» **ASSIGNED TASK**:
Answer these questions using the text on Emmi Zeulner below.
1. Which university did she attend?
2. In what year was she elected a local councillor?
3. What share of the vote did she receive at the 2013 election?

» **DOCUMENT EXTRACT**:
▼▼▼

Member of the Bundestag; for Kulmbach;
- Incumbent
- Assumed office 22 October 2013
- Preceded by: Karl-Theodor zu Guttenberg (2011)

Personal details
- Born: 27 March 1987 (age 39) Lichtenfels, Bavaria, West Germany
- Party: Christian Social Union
- Spouse: Jürgen Baumgärtner
- Children: 1
- Education: University of Bamberg

= Emmi Zeulner =

German politician (born 1987)

Emmi Zeulner (born 27 March 1987) is a German nurse and politician of the Christian Social Union (CSU) who has been serving as a member of the Bundestag since 2013.

==Early life and education==
Born in Lichtenfels, Bavaria, Germany, Zeulner is the daughter of an innkeeper from Degendorf. She became interested in politics at an early age after hearing it discussed in her father's tavern. In cultural events, she represented her town as a basket maker. After leaving school, she studied to become a nurse. In 2008 she was elected a local councillor.

==Member of the Bundestag (2013–present)==
In January 2013, Zeulner was selected as the CSU candidate for the Kulmbach constituency, defeating two CSU candidates from neighbouring counties.

Results
| Candidate | Vote |  |  |
| 1 | 2 |
| Emmi Zeulner | 68 | 82 |
| Jörg Kunstmann | 71 | 76 |
| Alexander Hummel | 19 | - |

The Kulmbach constituency had been held by the party since a 1950 by-election and at the previous election her predecessor, the high-profile Karl-Theodor zu Guttenberg, had received the highest vote share in Germany. She held the seat at the 2013 election, receiving nearly 57% of the vote. She was the youngest CSU candidate in the election. After Mahmut Özdemir, she was the second youngest candidate elected.

▲▲▲

» **GIVEN INFORMATION**:
▼▼▼

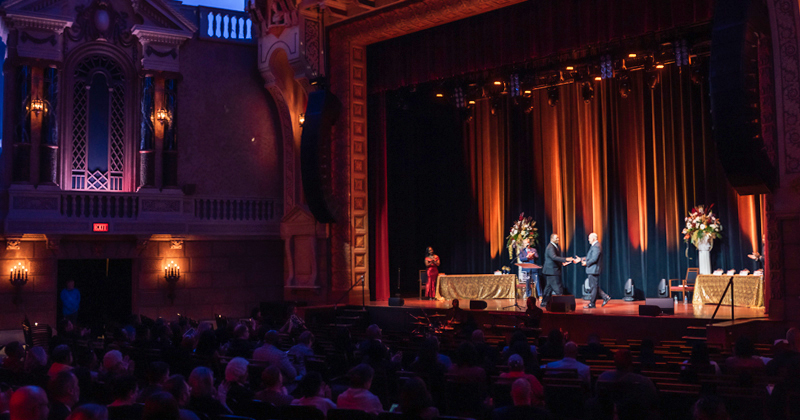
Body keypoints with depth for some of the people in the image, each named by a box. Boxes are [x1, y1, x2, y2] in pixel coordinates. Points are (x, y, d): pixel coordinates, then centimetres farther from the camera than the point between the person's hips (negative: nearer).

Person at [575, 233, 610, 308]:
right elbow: (589, 256, 21)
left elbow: (594, 259, -24)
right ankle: (606, 297, 15)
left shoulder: (596, 246, -18)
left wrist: (586, 263, -14)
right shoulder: (594, 246, 16)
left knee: (593, 287, -3)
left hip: (594, 270, -11)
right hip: (592, 270, 11)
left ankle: (591, 304, 2)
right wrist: (581, 259, 15)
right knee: (595, 286, 15)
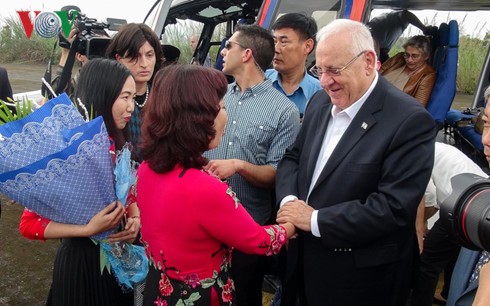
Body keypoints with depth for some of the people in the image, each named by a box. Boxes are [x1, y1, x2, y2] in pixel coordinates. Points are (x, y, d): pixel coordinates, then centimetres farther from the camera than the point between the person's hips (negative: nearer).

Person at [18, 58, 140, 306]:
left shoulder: (119, 143, -1)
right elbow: (29, 223, -19)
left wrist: (135, 218, -8)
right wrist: (88, 229, -29)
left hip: (119, 256, 7)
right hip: (82, 259, -6)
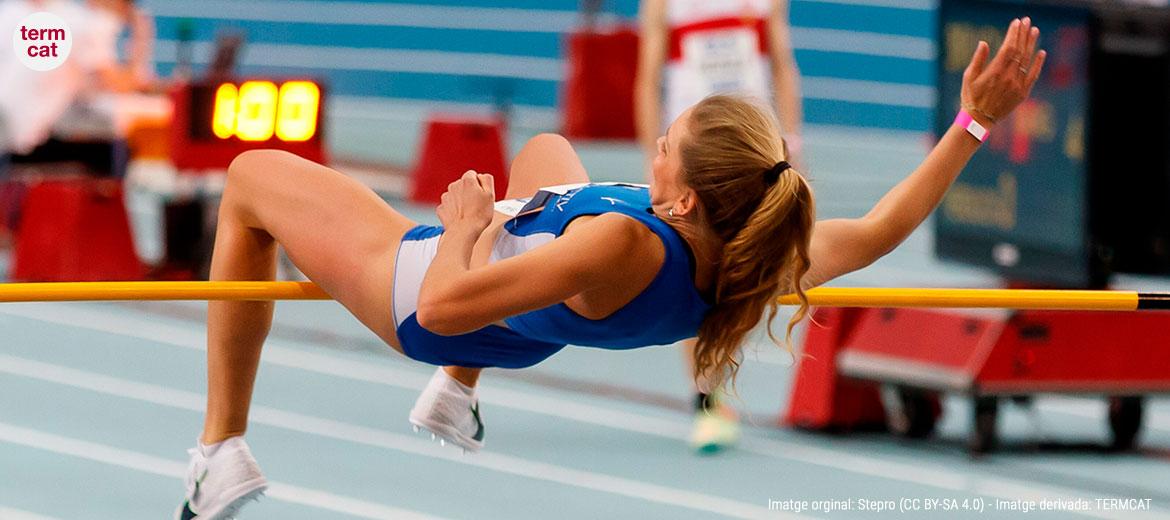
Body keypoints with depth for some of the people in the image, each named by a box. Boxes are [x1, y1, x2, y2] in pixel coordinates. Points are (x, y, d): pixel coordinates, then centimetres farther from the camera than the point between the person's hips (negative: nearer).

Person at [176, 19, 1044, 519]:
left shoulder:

▲▲▲

» **SOLUTION FOR THIS EXERCISE**:
1. The University of Bamberg.
2. 2008.
3. Nearly 57%.